Welcome to the final post regarding my Google Summer of Code 2018 project. In this post, I'd like to talk about the overall work product and how it corresponds (or varies) from the original plan. Then, I would like to acknowledge some suggestions of my mentors and talk about some new ideas that were recently discussed with them.
However, before talking about any of those things, I'd like to share the code that was written down in the last twelve weeks. So here is the link to my public repository where all the code can be found and here is a patch that can be merged with the main line of development.
Now, coming to final work product, functionality wise, the feature turned out to be exactly what it was supposed to be, a fast and accurate way to suggest corrections for typographic errors, made while working on the command window of Octave. The difference, however, was in the way of implementation.
My original idea was to make a Neural Network for this problem and I did go to some lengths to make that happen. Precisely, I did collect some data about the most common typographic errors made by Octave users and did code up a small model that could learn the correct spellings of a few commands of Octave. At the time, the motivation behind the Neural Network model was to have an algorithm that could work better than the existing algorithms that are used to compare two strings, in terms of the speed-accuracy trade-off.

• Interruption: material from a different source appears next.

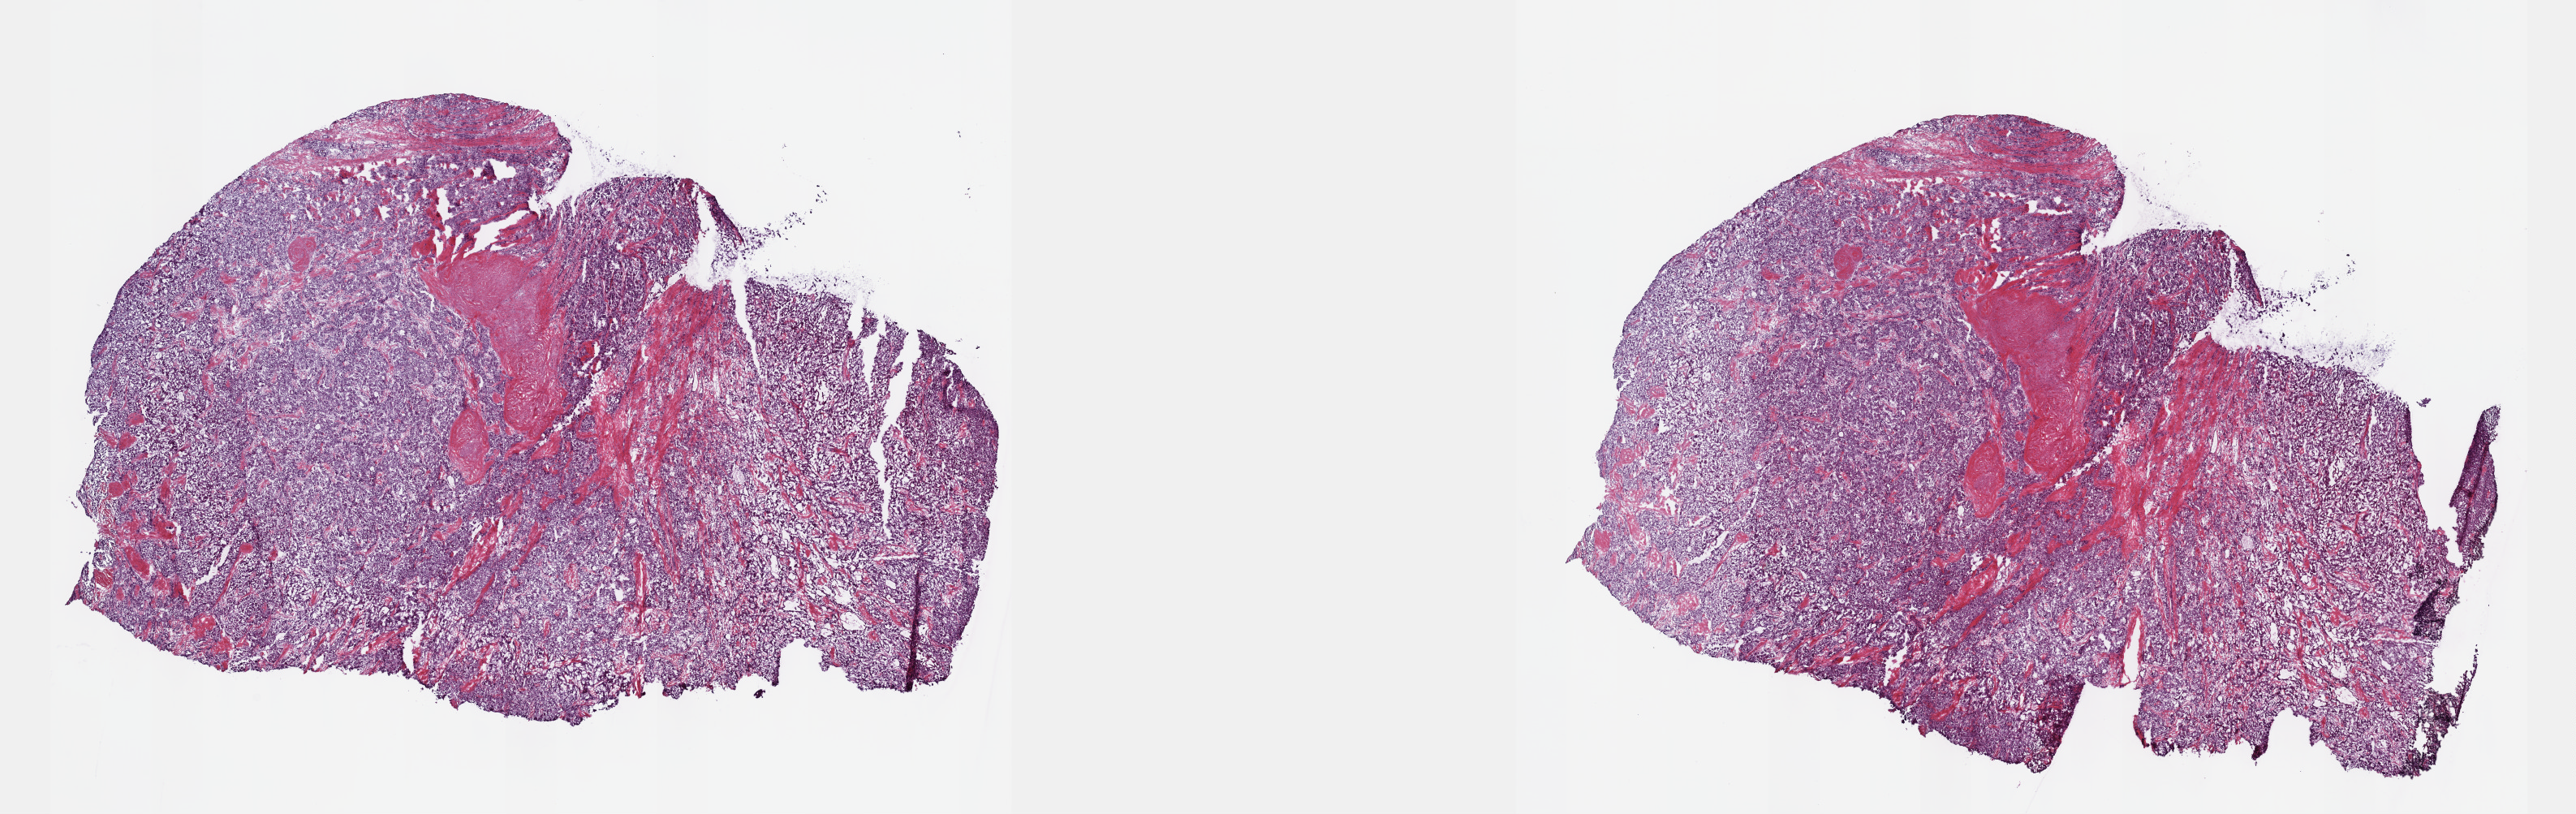
Digitized H&E tissue section (whole slide), a low-resolution overview of the entire scanned area, about 25.7 x 8.1 mm (from a 40x scan). Frozen section from the top of the tissue portion. Sample: primary tumour, liver. Female, age 17 years at initial diagnosis. Histologic grade: G3 (poorly differentiated). Pathologist review of this section (percent, as recorded): tumour cells 80%, tumour nuclei 92%, normal cells 0%, stromal cells 19%, necrosis 1%. Infiltration values recorded for this section: lymphocyte infiltration 3%, monocyte infiltration 0%, neutrophil infiltration 0%.
AJCC pathologic stage: IIIA (7th edition). TNM: T3a N0 M0. Diagnosis: Hepatocellular carcinoma, NOS.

However, during the community bonding period, some loopholes in my Neural Network implementation were pointed out by a few members of the Octave community. As a student who wants to pursue a career in data science, those counter points, and further research that was done on the Neural Network approach during the third phase of coding, turned out to be invaluable, for it taught me that 'Neural Networks + Data' is not a magical combination that solves every problem of this world. Maybe they can, but sometimes, simpler, more optimal solutions exist, and in those times, one must look at those solutions and optimize them further according to the problem at hand. Somewhere down the line, it also gave me a better understanding of the nature of Neural Networks.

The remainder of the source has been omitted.